The show has courted controversy and, while controversy has long played a significant role in news reporting and journalism – livening debate and broadening reach – the proliferation of deliberately controversial media content presents a higher risk in deeply divided communities such as those in Northern Ireland, where it threatens to undermine the region’s tenuous peace and political stability.
In spite of these dangers, controversy is ubiquitous across the media landscape of Northern Ireland.
Editorial decisions with the potential to detrimentally impact public discourse are rife; the consistent platforming of the Loyalist Communities Council – an umbrella organisation that represents several loyalist paramilitary organisations – and the wall-to-wall coverage of ‘outrage’ after the Irish President Michael D Higgins spoke in favour of integrated education – an aspiration which forms part of the Good Friday Agreement – are only two examples.
A further question is the extent to which Northern media reports on life across the rest of the island of Ireland.
BBCNI does not currently provide routine daily news and politics coverage from the Republic of Ireland, despite both UK and Irish affairs being directly relevant to the people of Northern Ireland. On the other side of the border, RTÉ, the state broadcaster in the Republic of Ireland, does have a Northern Ireland editor and reporter, but Northern Ireland is not a daily feature in the news broadcast.
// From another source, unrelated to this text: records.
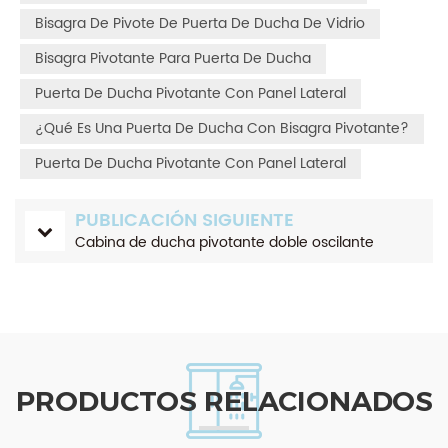
Bisagra De Pivote De Puerta De Ducha De Vidrio
Bisagra Pivotante Para Puerta De Ducha
Puerta De Ducha Pivotante Con Panel Lateral
¿Qué Es Una Puerta De Ducha Con Bisagra Pivotante?
Puerta De Ducha Pivotante Con Panel Lateral
PUBLICACIÓN SIGUIENTE
Cabina de ducha pivotante doble oscilante
PRODUCTOS RELACIONADOS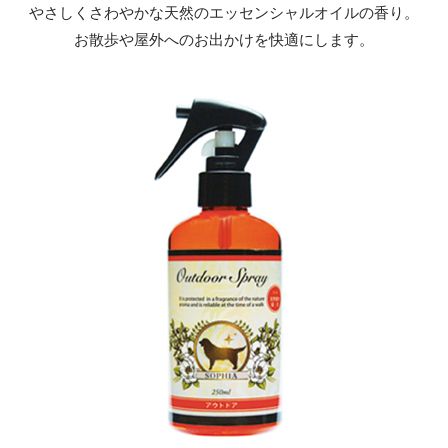
やさしくさわやかな天然のエッセンシャルオイルの香り。
お散歩や屋外へのお出かけを快適にします。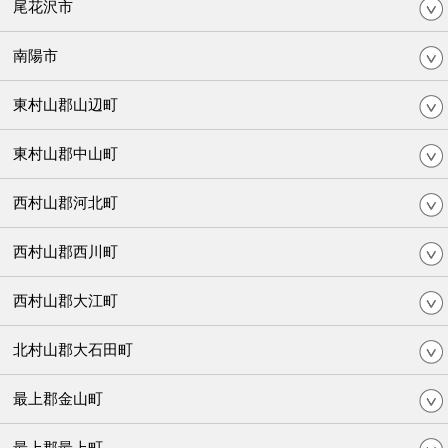
尾花沢市
南陽市
東村山郡山辺町
東村山郡中山町
西村山郡河北町
西村山郡西川町
西村山郡大江町
北村山郡大石田町
最上郡金山町
最上郡最上町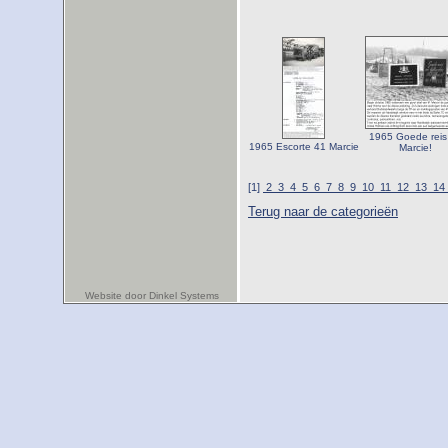
1965 Goede reis
1965 Escorte 41 Marcie
Marcie!
[1]
2
3
4
5
6
7
8
9
10
11
12
13
14
Terug naar de categorieën
Website door Dinkel Systems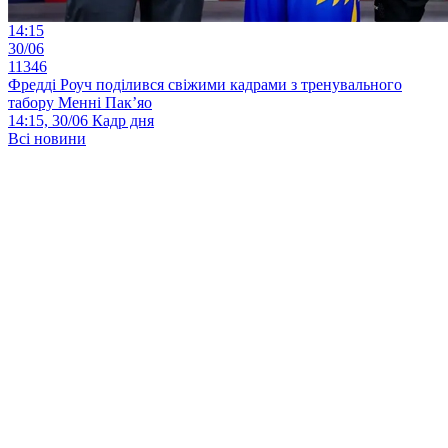
14:15
30/06
11346
Фредді Роуч поділився свіжими кадрами з тренувального
табору Менні Пак’яо
14:15, 30/06
Кадр дня
Всі новини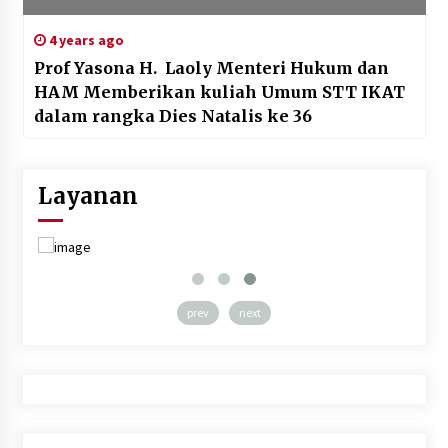
4 years ago
Prof Yasona H. Laoly Menteri Hukum dan
HAM Memberikan kuliah Umum STT IKAT
dalam rangka Dies Natalis ke 36
Layanan
prev
next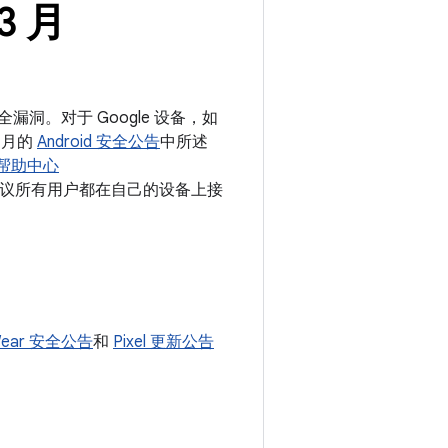
 3 月
安全漏洞。对于 Google 设备，如
 月的
Android 安全公告
中所述
ch 帮助中心
我们建议所有用户都在自己的设备上接
ear 安全公告
和
Pixel 更新公告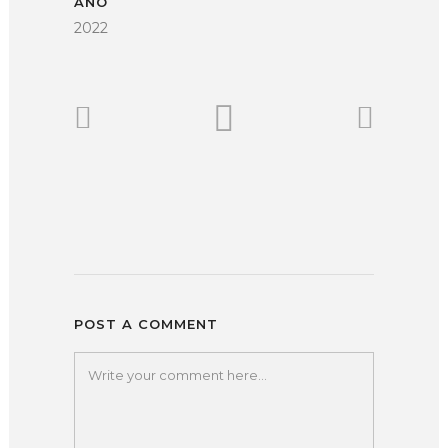
AÑO
2022
POST A COMMENT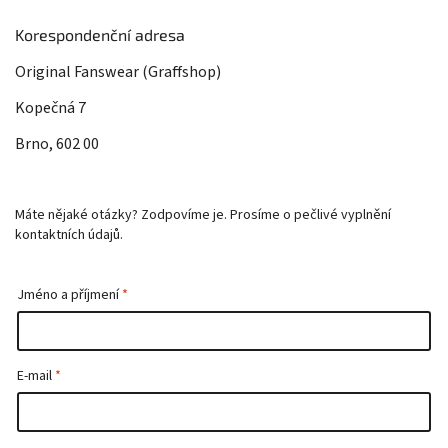
Korespondenční adresa
Original Fanswear (Graffshop)
Kopečná 7
Brno, 602 00
Máte nějaké otázky? Zodpovíme je. Prosíme o pečlivé vyplnění
kontaktních údajů.
Jméno a příjmení
E-mail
Ireland’s Press Ombudsman Susan McKay highlighted a tendency for media organisations to limit coverage to the jurisdiction in which they are based. Speaking at a conference on cross-border media representation this week, she observed that “we have excellent media north and south of the border, but partition is very much reflected in the media in this country for a range of reasons, some of them very understandable, some of them less so, some of them more complicated and less well examined”.
There has been a general downtick in cross-border reporting in recent years, with Irish broadcaster TV3 opting to close its Belfast branch in 2018, while the independent axed its Northern Ireland edition in 2021.
There’s a prevailing view in editorial offices that there is little appetite for coverage of Northern Ireland with the readership. But even if there was a semblance of truth to this presumption, what transpires on either side of the border has the potential to impact the lives of people across the island, and the media has a responsibility to report it.
While a lack of resources has contributed to the dearth of localised media outlets, editorial decisions are also at play, with BBCNI recently opting to axe Derry’s Radio Foyle Breakfast Show. As a result, National Union of Journalists members at the local station have withdrawn confidence in BBCNI management.
There is a clear need to re-engage North-South; conversations on the prospect of a United Ireland have grown exponentially following the Brexit vote, and Sinn Féin – currently the largest political party in Northern Ireland – is widely predicted to be the next Irish Government in waiting. The political landscape on the island of Ireland is shifting in a direction which will necessitate greater cross-border reporting.
We need a diverse and vibrant media landscape; one which recognises the added responsibility of operating in a post-conflict society. The media should not be a vehicle for division, but a source of balanced, unbiased, factual news and reporting expressly intended to help strengthen democracy and lend itself to peace.